I have an app called FarOut. It tracks the trail, your location, and a bunch of waypoints (like road crossings, water, tentsites, etc.). Sometimes if I get a touch of service, the app will delete all the close up maps. And it did it this time.

So to find the trail I needed to get a signal strong enough to reload my close up maps. I let them all; Joselyn, Francisco, and William; know that I’m looking for signal so they don’t mindlessly follow me. They follow me anyway.

I end up finding the trail and calling out to them. Layla put an arrow of pine cones to lead people the right way.

Only problem is now we’re losing sun. Of freaking course. And Alpha still doesn’t have a working headlamp.

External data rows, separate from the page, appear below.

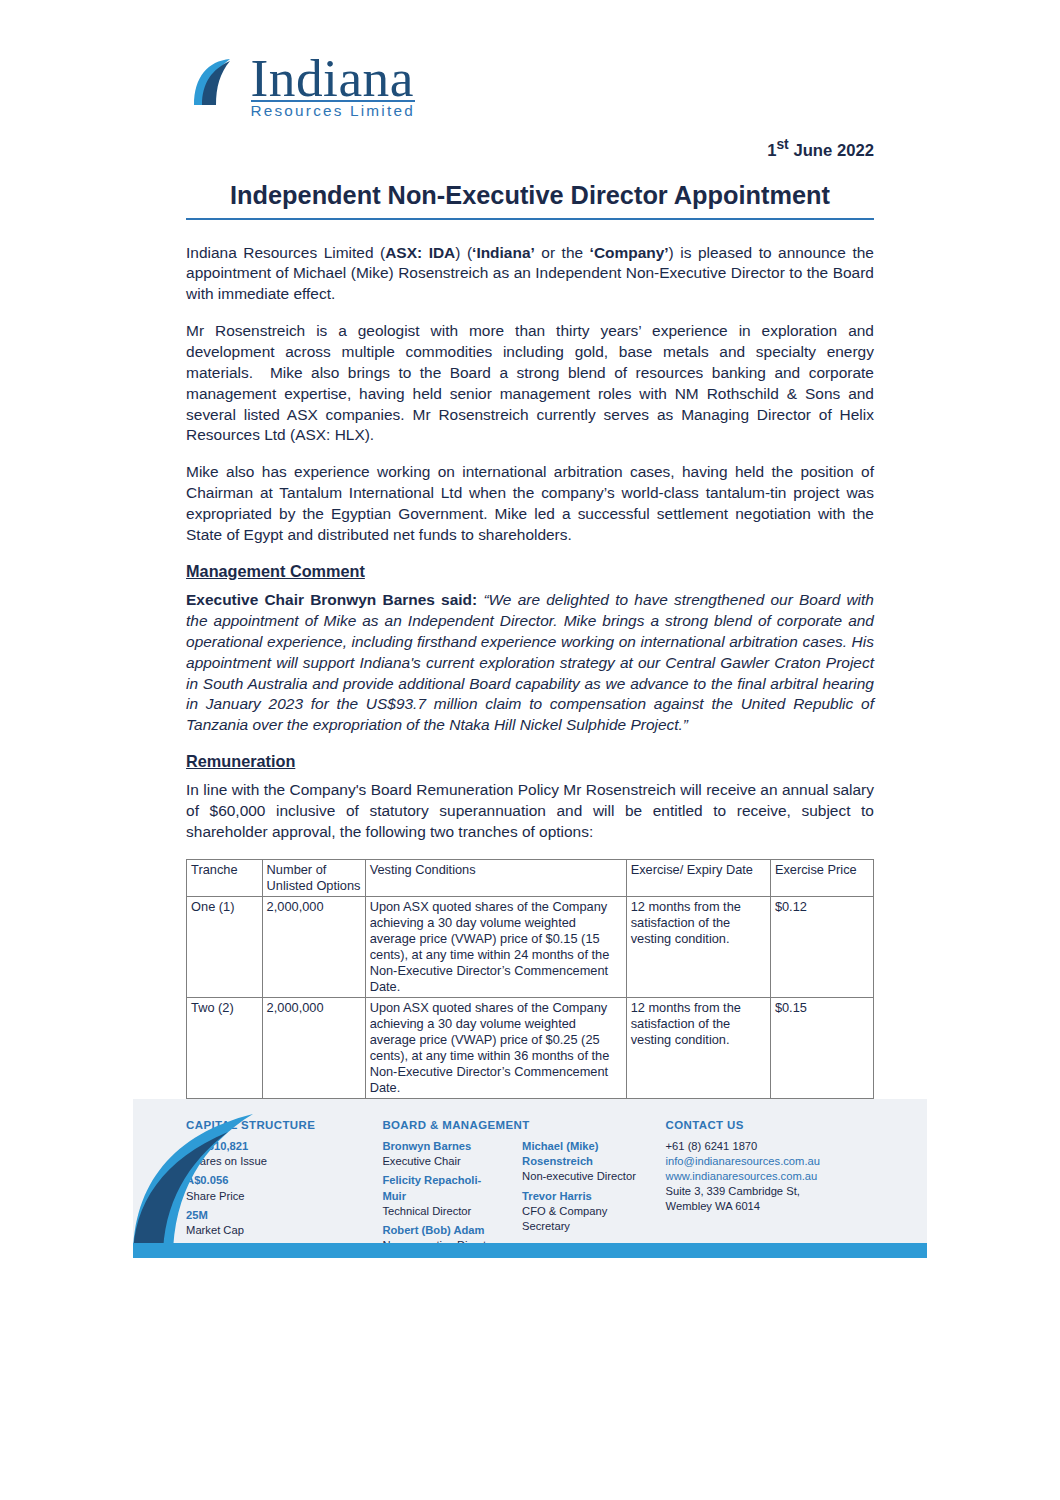Indiana
Resources Limited
1st June 2022
Independent Non-Executive Director Appointment
Indiana Resources Limited (ASX: IDA) (‘Indiana’ or the ‘Company’) is pleased to announce the appointment of Michael (Mike) Rosenstreich as an Independent Non-Executive Director to the Board with immediate effect.
Mr Rosenstreich is a geologist with more than thirty years’ experience in exploration and development across multiple commodities including gold, base metals and specialty energy materials. Mike also brings to the Board a strong blend of resources banking and corporate management expertise, having held senior management roles with NM Rothschild & Sons and several listed ASX companies. Mr Rosenstreich currently serves as Managing Director of Helix Resources Ltd (ASX: HLX).
Mike also has experience working on international arbitration cases, having held the position of Chairman at Tantalum International Ltd when the company’s world-class tantalum-tin project was expropriated by the Egyptian Government. Mike led a successful settlement negotiation with the State of Egypt and distributed net funds to shareholders.
Management Comment
Executive Chair Bronwyn Barnes said: “We are delighted to have strengthened our Board with the appointment of Mike as an Independent Director. Mike brings a strong blend of corporate and operational experience, including firsthand experience working on international arbitration cases. His appointment will support Indiana's current exploration strategy at our Central Gawler Craton Project in South Australia and provide additional Board capability as we advance to the final arbitral hearing in January 2023 for the US$93.7 million claim to compensation against the United Republic of Tanzania over the expropriation of the Ntaka Hill Nickel Sulphide Project.”
Remuneration
In line with the Company's Board Remuneration Policy Mr Rosenstreich will receive an annual salary of $60,000 inclusive of statutory superannuation and will be entitled to receive, subject to shareholder approval, the following two tranches of options:
| Tranche | Number of Unlisted Options | Vesting Conditions | Exercise/ Expiry Date | Exercise Price |
| --- | --- | --- | --- | --- |
| One (1) | 2,000,000 | Upon ASX quoted shares of the Company achieving a 30 day volume weighted average price (VWAP) price of $0.15 (15 cents), at any time within 24 months of the Non-Executive Director’s Commencement Date. | 12 months from the satisfaction of the vesting condition. | $0.12 |
| Two (2) | 2,000,000 | Upon ASX quoted shares of the Company achieving a 30 day volume weighted average price (VWAP) price of $0.25 (25 cents), at any time within 36 months of the Non-Executive Director’s Commencement Date. | 12 months from the satisfaction of the vesting condition. | $0.15 |
CAPITAL STRUCTURE
439,610,821
Shares on Issue
A$0.056
Share Price
25M
Market Cap
BOARD & MANAGEMENT
Bronwyn Barnes
Executive Chair
Felicity Repacholi-Muir
Technical Director
Robert (Bob) Adam
Non-executive Director
Michael (Mike) Rosenstreich
Non-executive Director
Trevor Harris
CFO & Company Secretary
CONTACT US
+61 (8) 6241 1870
info@indianaresources.com.au
www.indianaresources.com.au
Suite 3, 339 Cambridge St,
Wembley WA 6014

I let Layla go forward and I wait to assist Alpha.

Alpha got there, took a cursory look at her feet, and we continued on. And boy, howdy did the snow pick back up.

And we’re losing light.

The goal is to get to an abandoned cabin with indoor floors, despite no doors or windows. It also has sites for tents.

The problem is it’s still five miles off and we have a lot of snow to get over.

We get over one bank and need a rest. Alpha asks “can we just sit and look at the sunset for five minutes?”

Of course we can.

But we have to get going.

I have the only working headlamp of us both. For snowy traverses, which is pretty much all of them, I have Alpha walk right in front or right behind me, so she can use my light.

We end up losing the trail because it’s buried under snow and the boot tracks are in all different directions. I kind of make an executive decision to do some route finding to cross a snowed over meadow to get to the cabin. Trying to track the trail there is too complicated in the dark, especially with one headlamp (anyone a fan of the Wallflowers? Anyone?). We agree this is the best move and it gets us across this meadow and to the cabin, where the group has a campfire going in the pit.

Finally.

But it’s another late night and I’m getting a little fed up with the logistics of this whole group.